**THINGS TO DO:**
A - Translate this sentence from the excerpt into Spanish: "Increasing pelt has a high power cost on this system."
B - Answer these questions using the excerpt:
(i) What jank value does the baseline show in the UiBench table?
(ii) How many runs are averaged for the UiBench results?
(iii) Which functions had bugs fixed according to the list of changes since v1?
C - Rewrite the paragraph of the excerpt that begins "Removing the hardcoded values from the margins produces" more briefly, keeping its main facts.

**EXCERPT PROVIDED:**
--*--

Removing the hardcoded values from margins loses a lot of perf with large
power save. Re-applying the 1.25 headroom policy regains same perf and power.

Increasing pelt has a high power cost on this system. With 1.25 DVFS headroom
there's a decent boost in perf.

===

For UiBench average of 3 runs (each iteration will already repeat subtests
several times) and power numbers are more accurate though the benchmark does
have sometimes higher than desired variance from run to run

       | baseline |   patch   | 1.25 headroom | 16ms PELT | 16ms + 1.25 headroom
-------+----------+-----------+---------------+-----------+---------------------
jank   |   110.3  |    68.0   |      56.0     |    58.6   |    50.3
-------+----------+-----------+---------------+-----------+---------------------
power  |  147.76  |   146.54  |     164.49    |   174.97  |    209.92

Removing the hardcoded values from the margins produces a great improvement in
score without any power loss. I haven't done *any* detailed analysis, but
I think it's due to fits_capacity() will return false early on littles and
we're less likely to end up with UI tasks getting stuck there waiting for load
balance to save the day and migrate the misfit task.

Re-applying the 1.25 DVFS headroom policy gains more perf at a power cost that
is justifiable compared to 'patch'. It's a massive win against baseline which
has the 1.25 headroom.

16ms PELT HALFLIFE numbers look better compared to patch. But at higher power
cost.

---

Take away: There are perf and power trade-offs associated with these margins
that are hard to abstract completely. Give the power to sysadmins to find their
sweet spot meaningfully and make scheduler behavior constrained by actual h/w
and software limitations.

---

Changes since v1:

	* Rebase on top of tip/sched/core with Vincent rework patch for schedutil
	* Fix bugs in approximate_util_avg()/approximate_runtime() (Dietmar)
	* Remove usage of aligned per cpu variable (Peter)
	* Calculate the response_time_mult once (Peter)
	* Tweaked response_time_ms calculation to cater for max freq will be
	  reached well before we hit 1024.

--*--

**GIVEN ENTRIES:**
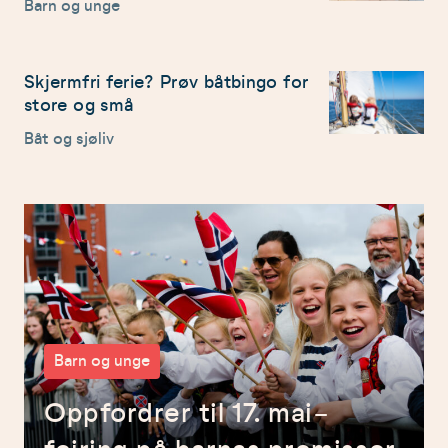
Barn og unge
Skjermfri ferie? Prøv båtbingo for
store og små
Båt og sjøliv
Barn og unge
Oppfordrer til 17. mai-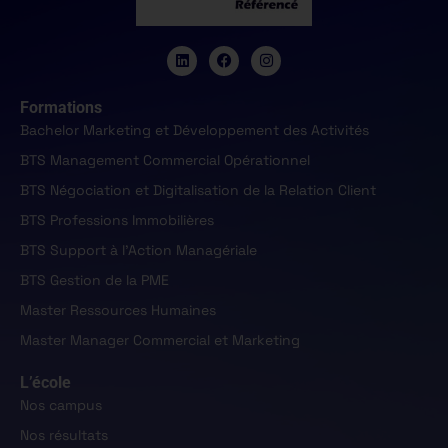
Formations
Bachelor Marketing et Développement des Activités
BTS Management Commercial Opérationnel
BTS Négociation et Digitalisation de la Relation Client
BTS Professions Immobilières
BTS Support à l'Action Managériale
BTS Gestion de la PME
Master Ressources Humaines
Master Manager Commercial et Marketing
L’école
Nos campus
Nos résultats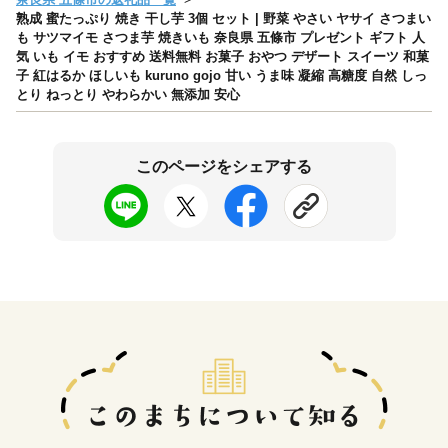
熟成 蜜たっぷり 焼き 干し芋 3個 セット | 野菜 やさい ヤサイ さつまい
も サツマイモ さつま芋 焼きいも 奈良県 五條市 プレゼント ギフト 人
気 いも イモ おすすめ 送料無料 お菓子 おやつ デザート スイーツ 和菓
子 紅はるか ほしいも kuruno gojo 甘い うま味 凝縮 高糖度 自然 しっ
とり ねっとり やわらかい 無添加 安心
このページをシェアする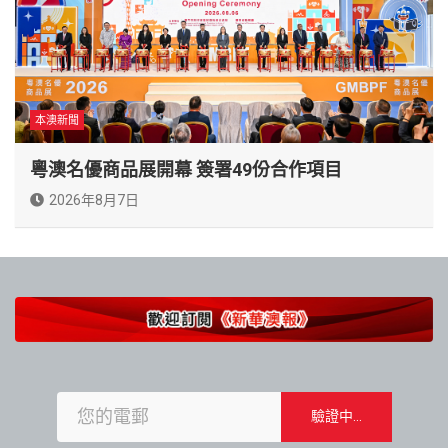
本澳新聞
粵澳名優商品展開幕 簽署49份合作項目
2026年8月7日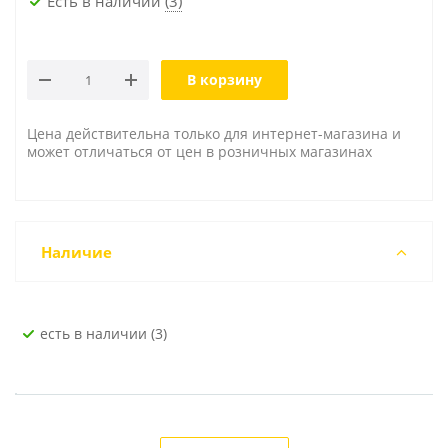
Есть в наличии
(3)
В корзину
Цена действительна только для интернет-магазина и
может отличаться от цен в розничных магазинах
Наличие
Есть в наличии (3)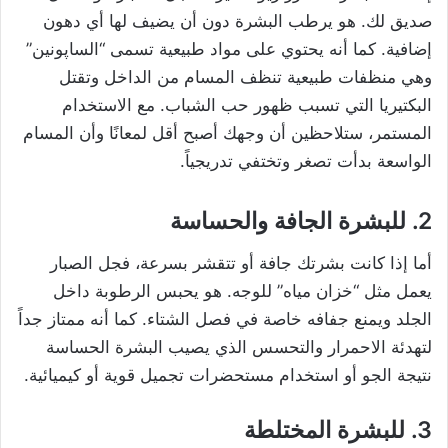
صديق لك. هو يرطب البشرة دون أن يضيف لها أي دهون
إضافية. كما أنه يحتوي على مواد طبيعية تسمى “الساپونين”
وهي منظفات طبيعية تنظف المسام من الداخل وتقتل
البكتيريا التي تسبب ظهور حب الشباب. مع الاستخدام
المستمر، ستلاحظين أن وجهك أصبح أقل لمعانًا وأن المسام
الواسعة بدأت تصغر وتختفي تدريجياً.
2. للبشرة الجافة والحساسة
أما إذا كانت بشرتك جافة أو تتقشر بسرعة، فجل الصبار
يعمل مثل “خزان مياه” للوجه. هو يحبس الرطوبة داخل
الجلد ويمنع جفافه خاصة في فصل الشتاء. كما أنه ممتاز جداً
لتهدئة الاحمرار والتحسس الذي يصيب البشرة الحساسة
نتيجة الجو أو استخدام مستحضرات تجميل قوية أو كيميائية.
3. للبشرة المختلطة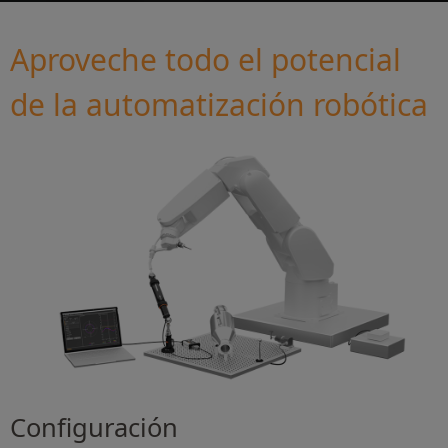
Aproveche todo el potencial
de la automatización robótica
Configuración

--*--

**RESULTS IN ORDER:**
A - Aumentar pelt tiene un alto costo energético en este sistema.

B -
(i) 110.3
(ii) 3
(iii) approximate_util_avg() and approximate_runtime()

C - Removing the hardcoded margin values greatly improves the score without any power loss. The writer has done no detailed analysis but suspects the reason is that fits_capacity() returns false early on littles. As a result, UI tasks are less likely to get stuck there waiting for load balance to migrate the misfit task.